La vicenda, inserita nel contesto più ampio della valorizzazione del capitale umano, rivela ancora una volta un versante del declino italiano che appare molto difficile da invertire. A pubblicare uno sferzante j’accuse contro l’università italiana è una delle maggiori firme de Linkiesta, Francesco Cancellato, il quale non esita dire che “fa schifo”, non solo il caso assurto alle cronache, ma tutta l’università italiana. La qualità del capitale umano, un elemento di ricchezza intangibile, è considerata fra i maggiori fattori determinanti della crescita economica a lungo termine.

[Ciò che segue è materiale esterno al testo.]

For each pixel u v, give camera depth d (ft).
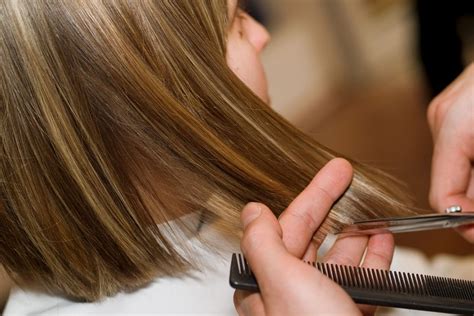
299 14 6.98
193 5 2.11
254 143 2.19
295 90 7.03
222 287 2.27
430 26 4.63
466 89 2.80
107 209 2.13
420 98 6.82
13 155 2.11
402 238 4.88
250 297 1.68
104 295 2.29
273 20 6.77
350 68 7.36
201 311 2.24
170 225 2.22
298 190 2.23
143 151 2.10
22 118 2.06
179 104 2.07
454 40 4.60
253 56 2.49
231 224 2.16
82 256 2.19
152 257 2.21
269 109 2.27
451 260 2.94
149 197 2.18
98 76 2.02
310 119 7.09
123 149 2.10
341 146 6.70
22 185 2.14
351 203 2.23
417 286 1.77
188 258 2.24
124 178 2.12
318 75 7.20
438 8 4.52
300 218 1.87
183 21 2.08
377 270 1.82
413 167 6.11
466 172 2.77
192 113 2.10
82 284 2.27
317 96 7.20
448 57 4.66
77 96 2.02
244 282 1.64
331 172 1.94
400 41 7.52
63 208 2.14
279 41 6.84
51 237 2.18
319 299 1.53
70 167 2.08
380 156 6.40
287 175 2.23
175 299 2.26
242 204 2.16
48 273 2.29
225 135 2.15
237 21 2.56
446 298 1.74
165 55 2.05
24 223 2.19
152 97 2.04
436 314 2.46
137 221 2.16
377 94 7.16
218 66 2.16
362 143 6.64
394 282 1.76
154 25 2.03
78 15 1.98
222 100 2.15
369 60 7.45
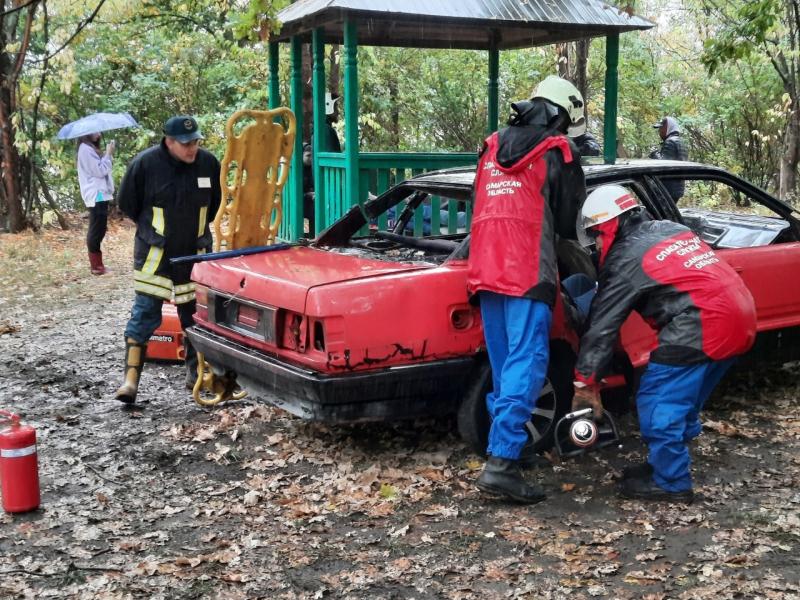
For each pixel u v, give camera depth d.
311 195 9.68
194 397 5.87
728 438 5.33
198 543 4.15
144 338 6.05
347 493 4.65
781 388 6.28
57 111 17.59
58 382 6.79
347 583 3.76
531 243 4.34
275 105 9.38
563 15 7.63
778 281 5.77
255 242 6.17
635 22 7.84
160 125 19.39
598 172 5.29
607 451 5.15
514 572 3.80
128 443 5.47
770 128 19.78
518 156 4.36
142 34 19.14
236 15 9.17
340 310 4.43
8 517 4.43
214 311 5.33
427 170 8.07
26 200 16.11
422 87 18.98
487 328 4.50
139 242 5.98
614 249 4.41
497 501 4.52
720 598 3.54
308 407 4.54
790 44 16.67
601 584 3.69
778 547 3.96
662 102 21.44
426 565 3.89
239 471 5.02
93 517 4.42
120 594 3.69
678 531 4.16
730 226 6.38
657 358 4.34
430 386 4.64
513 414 4.33
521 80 18.48
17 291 10.49
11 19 15.62
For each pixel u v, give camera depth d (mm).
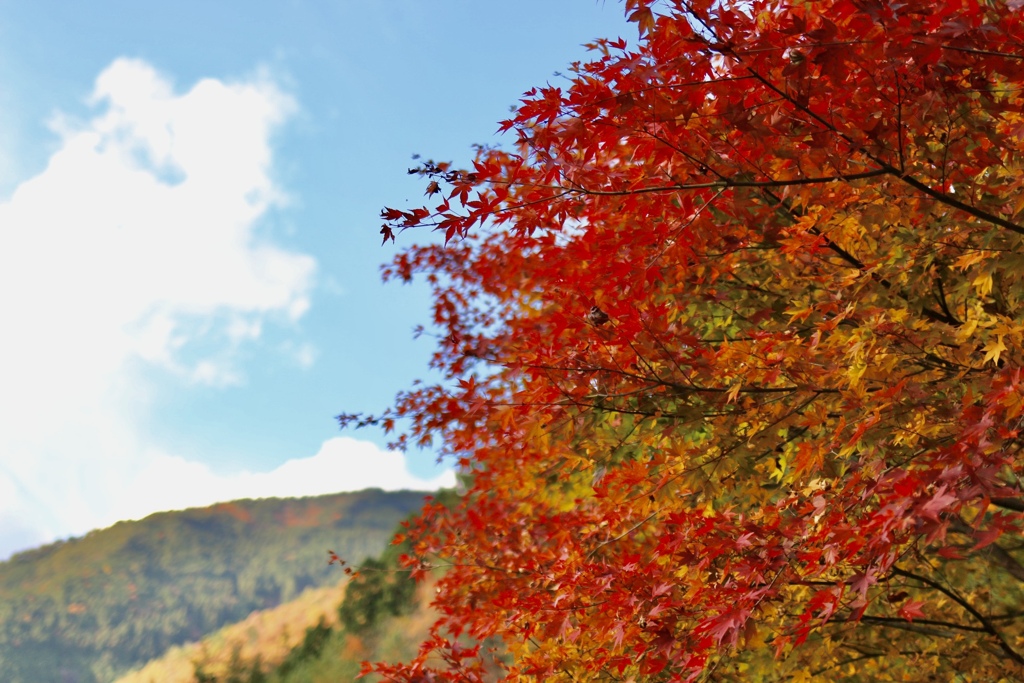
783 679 4398
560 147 3023
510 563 5996
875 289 3902
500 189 3039
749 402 3807
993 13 2779
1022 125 3043
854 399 3455
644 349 3910
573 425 3988
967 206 3139
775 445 3734
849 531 2920
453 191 2986
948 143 3139
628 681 4031
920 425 3322
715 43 2734
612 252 3605
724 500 4492
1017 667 4605
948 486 2807
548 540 6066
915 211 3477
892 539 2924
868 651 5023
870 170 3359
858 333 3482
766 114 3059
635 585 4012
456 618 6172
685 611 3920
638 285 3646
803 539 3357
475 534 6371
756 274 4863
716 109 3025
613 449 4047
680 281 4500
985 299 4086
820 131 2990
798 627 3453
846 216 3439
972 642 4746
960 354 3529
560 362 4047
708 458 3748
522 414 3982
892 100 2998
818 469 3631
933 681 4895
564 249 4051
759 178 3471
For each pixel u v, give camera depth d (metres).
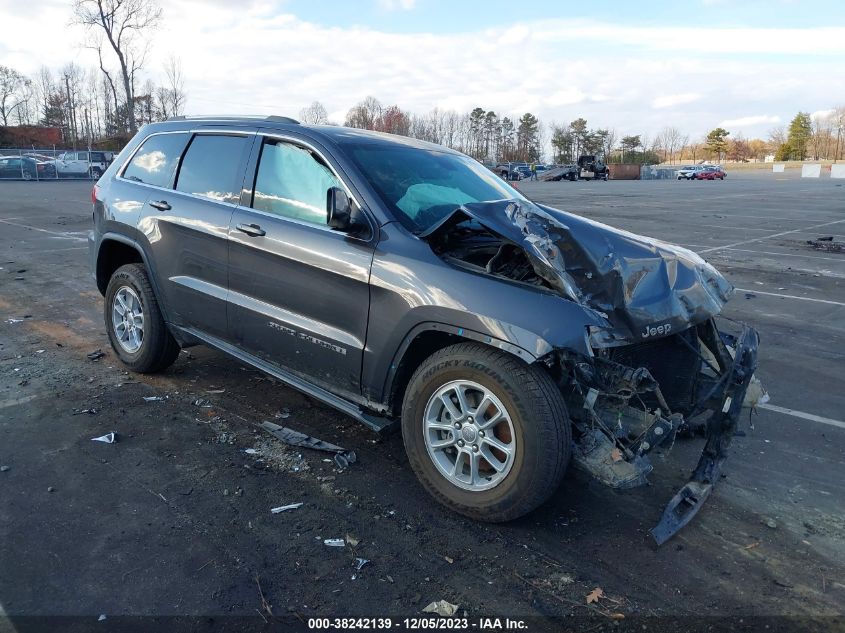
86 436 4.13
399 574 2.94
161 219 4.70
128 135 62.66
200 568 2.91
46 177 41.44
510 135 110.88
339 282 3.66
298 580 2.87
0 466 3.71
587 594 2.86
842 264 11.84
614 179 77.06
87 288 8.48
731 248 13.80
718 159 136.62
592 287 3.24
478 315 3.13
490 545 3.18
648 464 3.11
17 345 5.92
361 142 4.11
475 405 3.35
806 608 2.82
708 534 3.36
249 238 4.10
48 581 2.79
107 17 55.56
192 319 4.61
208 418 4.48
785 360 6.21
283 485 3.66
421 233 3.57
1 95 84.12
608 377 3.14
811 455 4.28
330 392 3.88
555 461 3.05
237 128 4.50
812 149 129.75
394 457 4.05
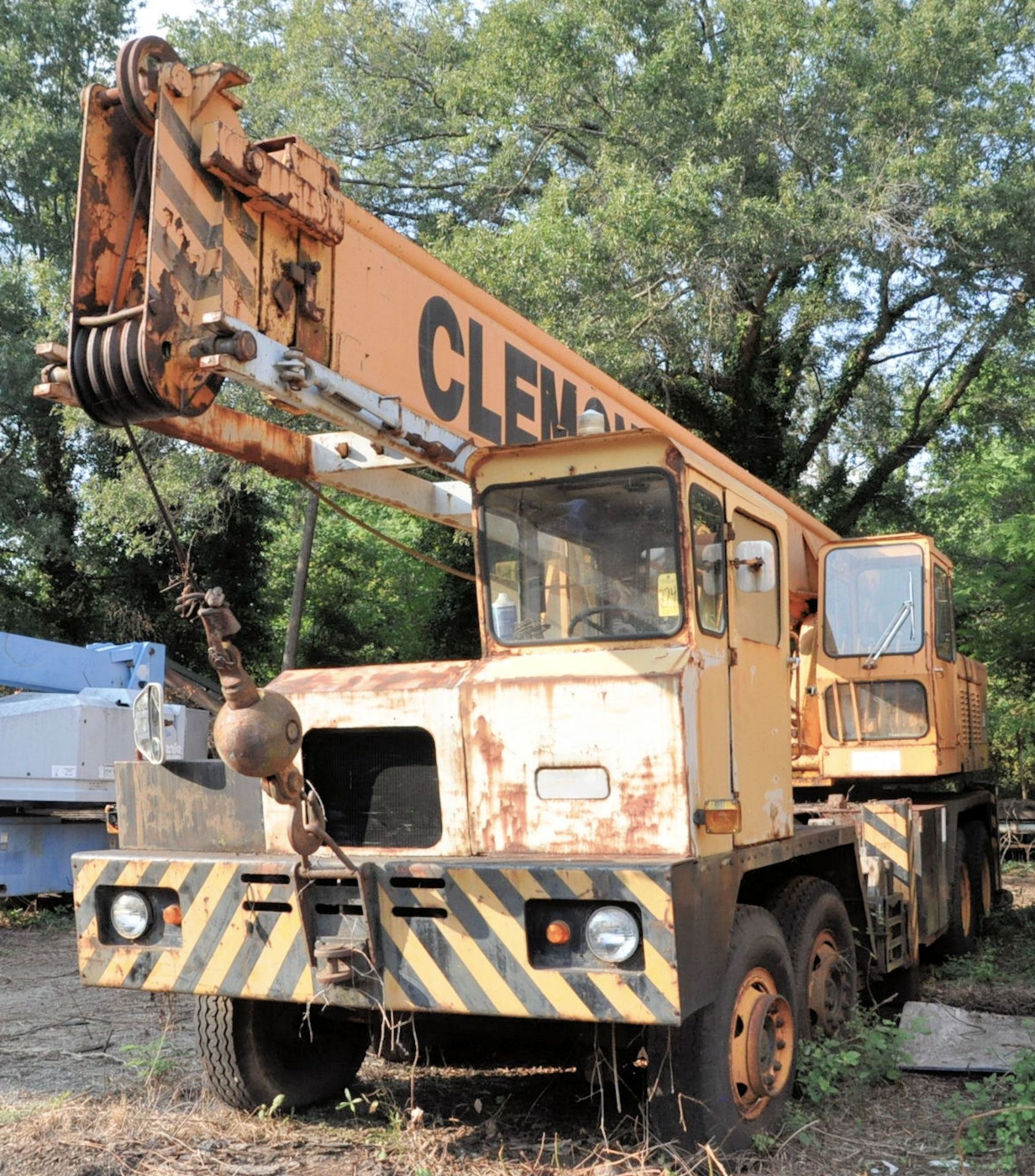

Dalle università emergono le personalità destinate ad arricchire un Paese, dalla qualità del suo sistema sanitario a quella della classe dirigente. Il fatto che l’istruzione non sia meritocratica, ma “un mercato delle vacche per piazzare l’amico e il mediocre”, scrive Cancellato, mina alla base il futuro di questo Paese. Anche se nessuno, compreso lo stesso Cancellato, si stupisce del caso di specie, né pretende di esprimere, denunciandolo, concetti particolarmente originali, restano i dati a parlare. Per “l’istruzione superiore spendiamo il 7,4% della spesa pubblica complessiva, quattro punti abbondanti sotto la media Ocse” ma “abbiamo tasse universitarie tra le più alte in Europa”.

 

Per molti studenti, ormai disillusi, il sogno è specializzarsi all’estero e lavorare fuori dall’Italia; non è un segreto. E, per dirla come il caustico Alberto Forchielli, forse non lo è nemmeno che, continuando così, il destino del Paese è segnato.